◆ **TEXT**
....................
HappieClust interprets value 0 as perfect similarity and the increase in value as weakening similarity. In this sense, HappieClust works with distance measures rather than similarity measures. Negative values are not accepted. The built-in distance measures are as follows:

**NB!** A custom similarity measure can be used by precalculating a subset of similarities with any other tool and then feeding the results into HappieClust for clustering)

### For numeric vectors

Distance measure | Description |

Minkowski distance (with parameter P) | P-th root of the sum of P-th powers of vector element-wise differences |

Manhattan distance | Minkowski distance with p=1 |

Euclidean distance | Minkowski distance with p=2 |

Pearson correlation distance | One minus Pearson correlation of the two vectors (centered correlation) |

Absolute Pearson correlation distance | One minus the absolute value of Pearson correlation of the two vectors |

Uncentered correlation distance | One minus the uncentered correlation of the two vectors |

Absolute uncentered correlation distance | One minus the absolute value of the uncentered correlation of the vectors |

Spearman's rank correlation distance | One minus Spearman's rank correlation of the two vectors |

Absolute Spearman's rank correlation distance | One minus the absolute value of the Spearman's rank correlation of the two vectors |

Chord distance | Euclidean distance measured after the normalization of the two vectors |

Centered chord distance | Euclidean distance measured after centering and normalizing the vectors |

Average difference distance | Average of vector element-wise differences |

Maximum difference distance | Maximum of vector element-wise differences |

Sum of signs distance | The number of positions where the vectors have opposite-signed values |

### For character strings

Distance measure | Description |

Hamming distance | The number of positions where the strings have different characters |

Levenshtein (edit) distance | The number of single character insertions, deletions, replacements it takes to get one string from the other |

## Licence

HappieClust is free for non-commercial use, please cite the publication listed above. For commercial use contact the authors.

## Download `happieclust` version 1.6.1 binary executables

Please contact the authors in order to get binaries for other platforms.

### Version history

- Version 1.6.0 32-bit Linux (x86)
- Version 1.6.0 64-bit Linux (x86)
- Version 1.6.0 Intel Mac OS X (x86)
- Version 1.6.0 Windows

The package contains five programs:

`happieclust`

- the main binary, which inputs data in NetCDF format, performs hierarchical clustering and outputs results in NetCDF format`tab2nc`

- a tool for converting tab-separated text files into NetCDF format, part of the TabCDF toolkit authored by Tambet Arak and Meelis Kull`nc2tab`

- a tool for converting NetCDF files into tab-separated text files, also part of the TabCDF toolkit`happieclust2cdt`

- a tool for converting NetCDF files resulting from HappieClust clustering into Stanford clustered data format, which can be visualized with e.g. Java Treeview`happieclust_matrix`

- a convenient script which runs other tools to achieve clustering of a tabular text file with output in Stanford clustered data format

The datasets used in the article are available from here in NetCDF format:

- shyamsundar05.nc (20 MB)
- lukk08.nc (1 GB)
....................
◆ **DATASET CONTENT**
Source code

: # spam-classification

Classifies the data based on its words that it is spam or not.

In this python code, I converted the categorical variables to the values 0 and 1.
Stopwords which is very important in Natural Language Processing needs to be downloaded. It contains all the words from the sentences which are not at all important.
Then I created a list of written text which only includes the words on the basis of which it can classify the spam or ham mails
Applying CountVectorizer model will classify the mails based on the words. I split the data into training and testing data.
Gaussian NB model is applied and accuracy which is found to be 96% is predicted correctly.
....................
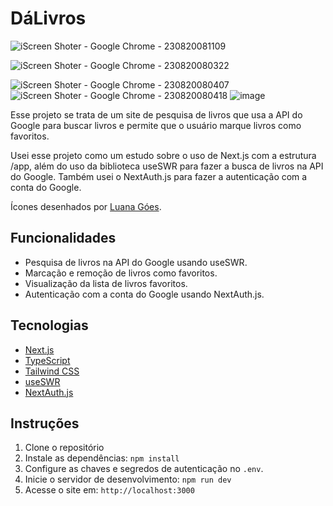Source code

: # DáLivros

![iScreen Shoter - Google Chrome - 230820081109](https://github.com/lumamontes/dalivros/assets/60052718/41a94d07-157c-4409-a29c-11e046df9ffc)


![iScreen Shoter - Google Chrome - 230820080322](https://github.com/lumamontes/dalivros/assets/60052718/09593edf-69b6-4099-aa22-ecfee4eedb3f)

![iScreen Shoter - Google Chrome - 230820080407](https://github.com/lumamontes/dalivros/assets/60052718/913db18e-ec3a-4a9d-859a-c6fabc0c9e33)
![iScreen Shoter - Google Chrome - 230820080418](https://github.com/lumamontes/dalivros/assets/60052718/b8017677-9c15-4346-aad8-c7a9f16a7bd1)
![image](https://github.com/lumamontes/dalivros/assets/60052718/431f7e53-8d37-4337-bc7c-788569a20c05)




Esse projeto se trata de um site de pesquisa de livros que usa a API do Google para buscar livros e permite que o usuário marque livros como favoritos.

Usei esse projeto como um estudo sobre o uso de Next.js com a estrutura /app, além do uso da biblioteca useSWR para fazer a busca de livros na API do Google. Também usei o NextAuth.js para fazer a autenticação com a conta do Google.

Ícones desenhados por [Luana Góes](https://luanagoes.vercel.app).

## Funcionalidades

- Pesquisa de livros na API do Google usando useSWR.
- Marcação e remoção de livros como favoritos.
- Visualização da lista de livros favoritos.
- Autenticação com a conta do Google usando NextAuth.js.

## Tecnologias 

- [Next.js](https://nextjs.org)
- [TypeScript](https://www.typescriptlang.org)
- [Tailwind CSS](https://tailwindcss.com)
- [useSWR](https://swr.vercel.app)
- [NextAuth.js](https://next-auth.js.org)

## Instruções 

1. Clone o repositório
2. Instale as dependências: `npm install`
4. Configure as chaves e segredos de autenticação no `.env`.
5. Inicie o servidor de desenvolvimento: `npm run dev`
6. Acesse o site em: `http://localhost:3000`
....................
◆ **GOAL OF THE EXERCISE**
Write the next part of the HappieClust documentation, picking up right after its final line, "lukk08.nc (1 GB)".

◆ **ANSWER SECTION**
## Examples

- Input text file capitals.txt (monthly average temperatures of 17 capital cities in tab-separated format):

- Cluster the rows and columns of the temperature matrix, i.e. cluster the cities and months with respect to temperature:

`happieclust_matrix.sh capitals.txt capitals -d euclidean`

(Linux and MacOSX)

`happieclust_matrix.bat capitals.txt capitals -d euclidean`

(Windows) - Resulting files in Stanford clustered data format (can be viewed with e.g. Java Treeview):
- Visualization of results with Java Treeview:

- Input text file:

capitals.txt - Convert the text file into NetCDF format:

`tab2nc '{string empty,col_names[c]} r*{string row_names[]; double matrix[][c]}' capitals.txt capitals2.nc`

- Resulting NetCDF file:

capitals2.nc - View the header of the NetCDF file (optional, requires installation of NetCDF):

`ncdump -h capitals2.nc`

- Perform full hierarchical clustering using Euclidean distance (no need to use approximation as the dataset is so small):

`happieclust -i capitals2.nc -o capitals2_rows.nc --output-data -D matrix --cluster rows -d euclidean --all-pairwise`

`happieclust -i capitals2_rows.nc -o capitals2_rowscols.nc --output-data -D matrix --cluster cols -d euclidean --all-pairwise`

- Convert results into Stanford clustered data format:

`happieclust2cdt capitals2_rowscols.nc capitals2`

- Resulting files in Stanford clustered data format (can be viewed with e.g. Java Treeview): The results are exactly the same as in Example 1.
- Instead of using the Stanford clustered data format, it can be useful to use the resulting NetCDF file directly.
The file contains 7 one-dimensional arrays of length 2*N-1 where N is the number of clustered objects.
For example, the NetCDF file resulting from the command

`happieclust --input capitals2.nc -D matrix --output capitals2_cols.nc --cluster cols --distance euclidean --all-pairwise --prefix ''`

contains the following data:

The numbers in grey are independent of the clustered data. The meaning of the fields is exemplified in the following figure:

**A very useful feature:**when you cluster a NetCDF variable along some dimension and use the flag --output-data, HappieClust reorders all variables which include this dimension. For example, you might have some metadata for each object you cluster, such as the population of a city or the number of days in a month. This feature was used above to reorder the temperature matrix and names of cities and months as the Stanford clustered data format requires this.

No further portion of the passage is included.